Si no vuelvo 


This project was supported by the Pulitzer Center on Crisis Reporting and is a joint project with writer Karen Naundorf. 

Ursula Bahillo could still be alive. She had filed several charges against her ex-boyfriend, a police officer. But no protective measures were taken. He stabbed her to death on February 8, 2021. After Ursula's murder, protesters took to the streets throughout Argentina to denounce the heinous crime and the fatal failure of the authorities.

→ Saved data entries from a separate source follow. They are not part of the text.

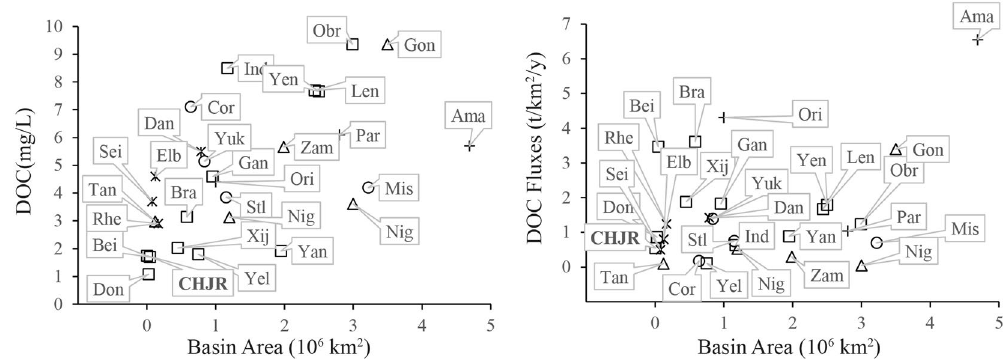
Figure 2. The DOC concentration, DOC Fluxes and basin area of the major rivers in global. (Yan = Yangtze River 13 ; Yel = Yellow River 3 ; Bra = Brahmaputra 3 ; Gan = Ganges River 3 ; Ind = Indus River 3 ; Ori = Orinoco River 3 ; Par = Paraná River 3 ; Zam = Zambezi river 3 ; Nil = Nile River 3 ; Dan = Danube River 3 ; Sei = Seine 3 ; Xij = Xijiang River 10 ; Don = Dongjiang River 23 ; Bei = Beijiang River 24 ; CHJR, This study; Len = Lena River 25 ; Obr = Ob River 26 ; Yen = Yenisei River 26 ; Cor = Colorado River 27 ; Mis = Mississippi River 28 ; Stl = St Lawrence River 29 ;Yuk = Yukon River 30 ; Ama = Amazon River 31 ; Con = Congo River 31 ; Nig = Niger River 31 ; Tan = Tana River 32 ; Elb = Elbe 33 ; Rhe = Rhein 33 ).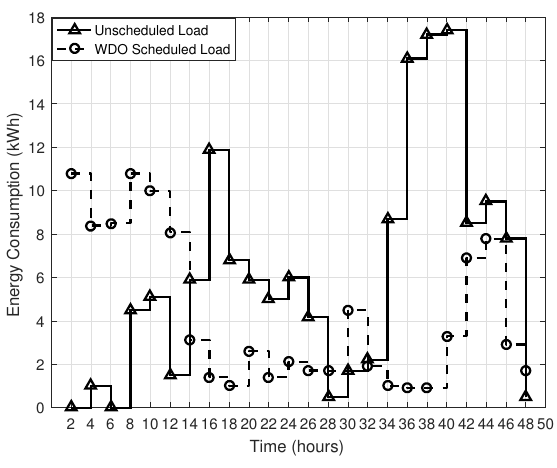
Figure 11. WDO energy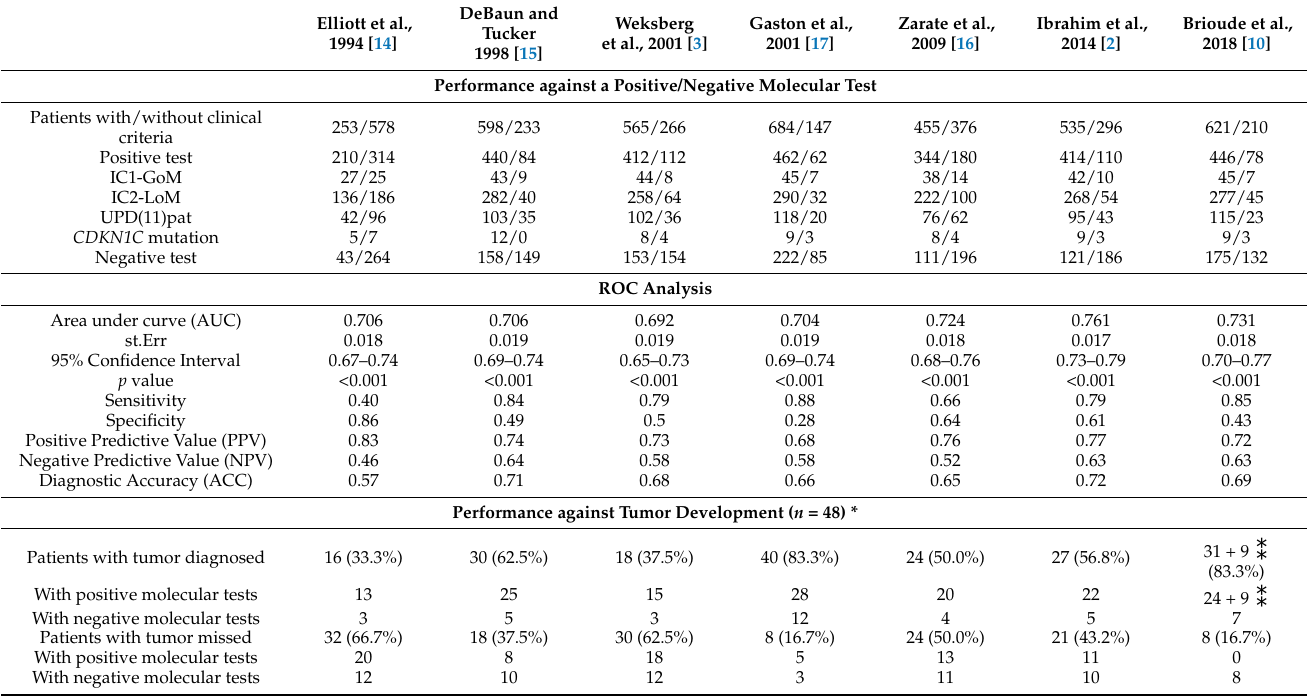
Table 4. Performance metrics and characteristics of the several scoring systems for BWSp proposed over time evaluated against the outcomes a) molecular test and b) cancer development: area under the curve (AUC), standard error (st.Err), 95% Confidence Interval (95%CI), p -value, sensitivity (Se), specificity (Sp), positive and negative predictive value (PPV, NPV), and accuracy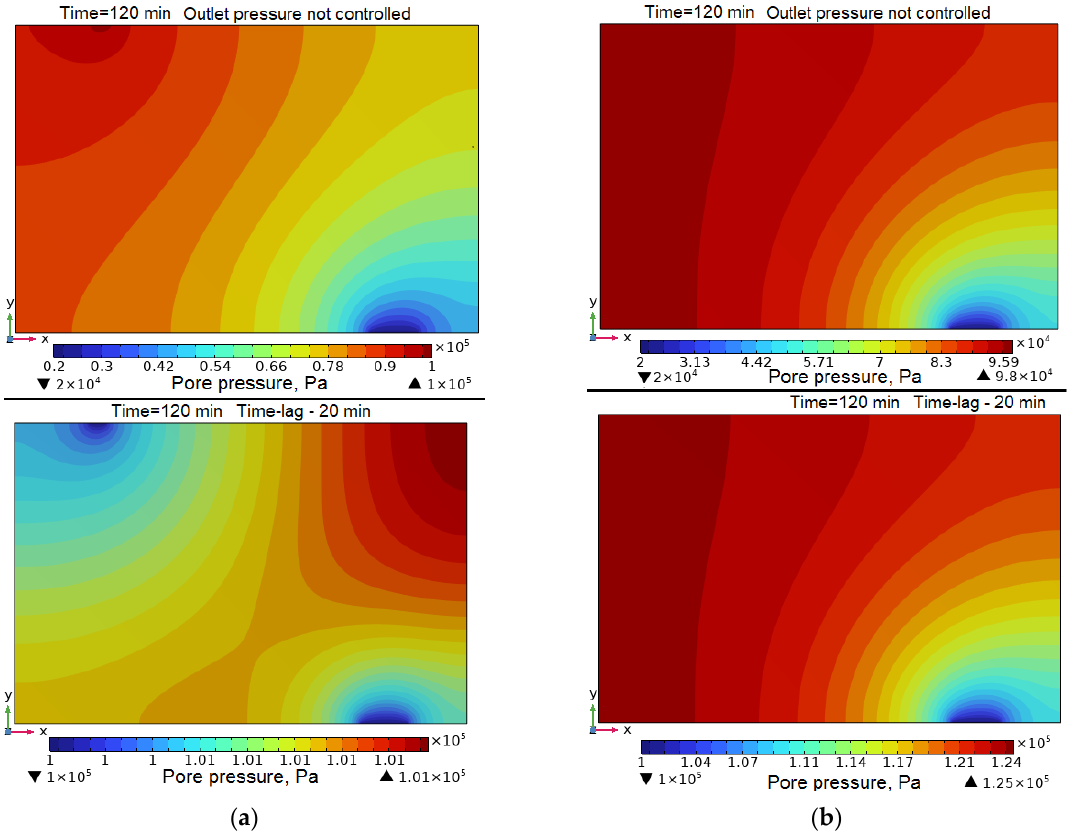
Figure 8. Distribution of pore pressure in preforms after 2 h of exposure to compressive pressure p appl according to the 1st ( a ) and 2nd ( b ) scenarios. The upper pictures correspond to the case of a constant pressure at the outlet p out = p vac = 20 kPa, whereas the lower pictures correspond to the outlet pressure that began to grow 20 min after the start of the process and reached atmospheric p out = p atm = 100 kPa.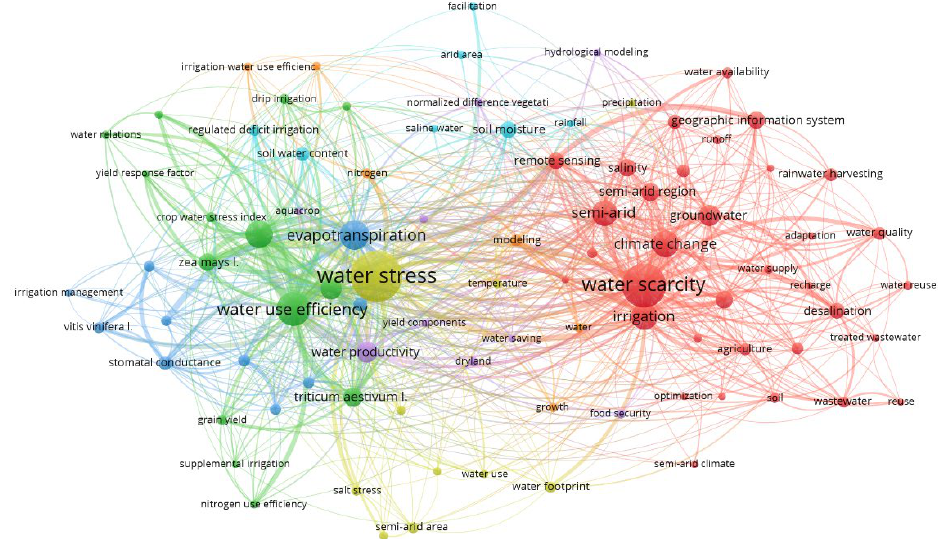
Figure 5. Network of co-occurrences of author keywords. Cluster 1 (red colour), cluster 2 (green colour), cluster 3 (blue colour), cluster 4 (yellow colour), cluster 5 (purple colour), cluster 6 (light blue colour), cluster 7 (orange colour).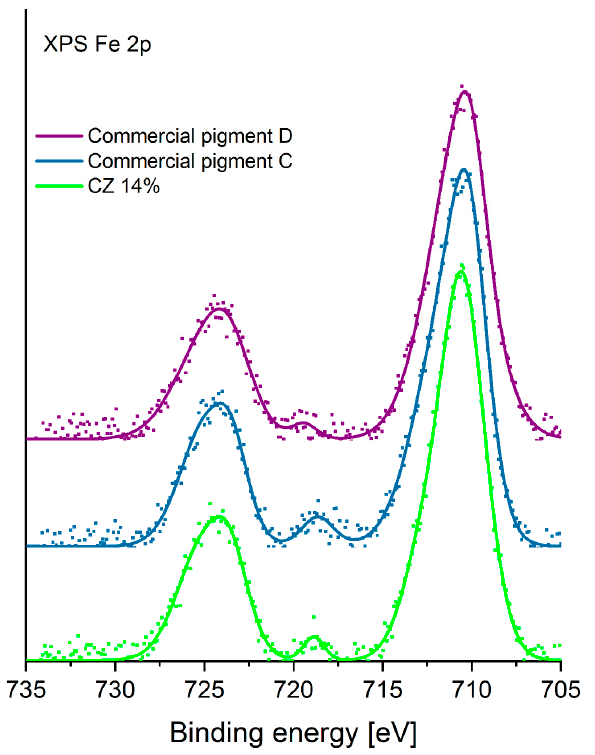
Figure 7. The XPS Fe 2p spectra of CZ 14% and Commercial pigments C and D.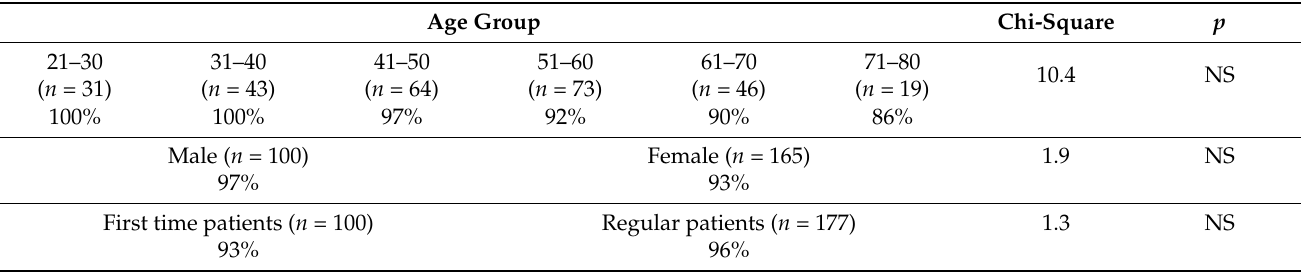
Table 5. Patient’s knowledge about the role of optimal oral hygiene in prevention of periodontitis (Do you think that inadequate oral hygiene affects the presence of periodontal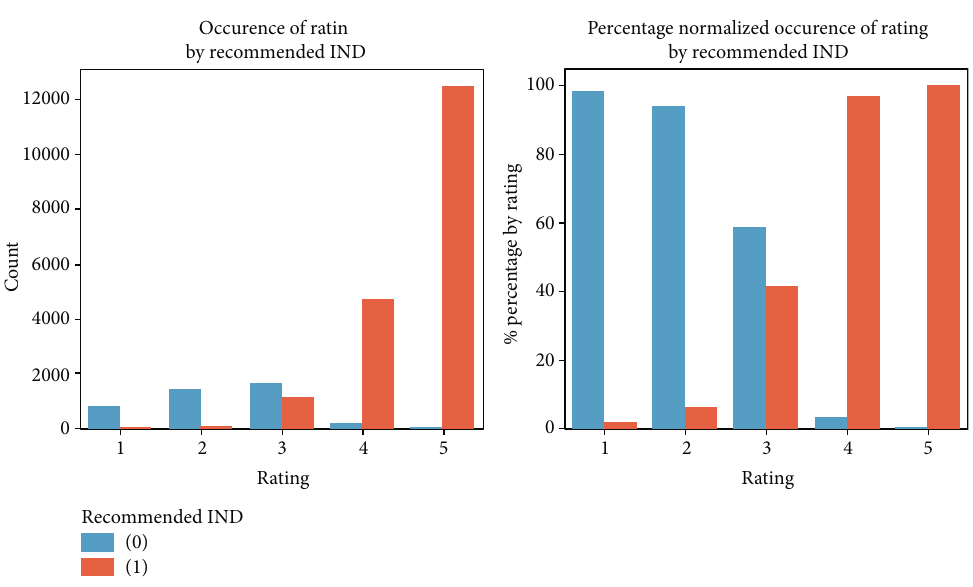
Figure 17: A review rating expresses the recommendation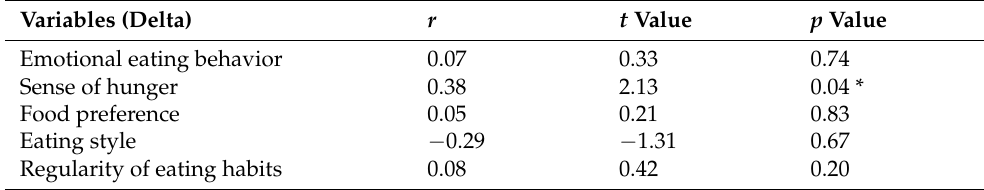
Table 4. Multiple linear regression models with delta-HbA1c as the dependent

Ursula's murder is no exception. Since 2015 women in Argentina have been shouting "Ni una menos" ("not one more"), spurring a movement throughout Latin America and beyond.
But, the number of femicides is not decreasing: In 2020, a woman was killed every 29 hours in Argentina, with 212 children losing their mothers. “It is indeed another pandemic to attack,” states Florencia Raes in a 2020 United Nations report. A quarter of the murdered women had previously filed charges against their killers. 12% of the murderers were members of the security forces, according to the Observatorio MuMaLa. Another NGO even assumes in 1 out of 5 cases that the murderer belonged to the security forces.

Si no vuelvo, rompan todo! - If I don't come back, destroy everything, was, what Ursula wrote on twitter, a few days before her violent death. But sccording to her mother, Patricia, she didn't mean smashed windows or burning cars - she was talking about the structures, about a justice system that doesn't act quickly enough to save the lives of women, about police officers who protect and cover each other and about machismo, that is killing women not only in Argentina, but every day, everywhere on a daily base.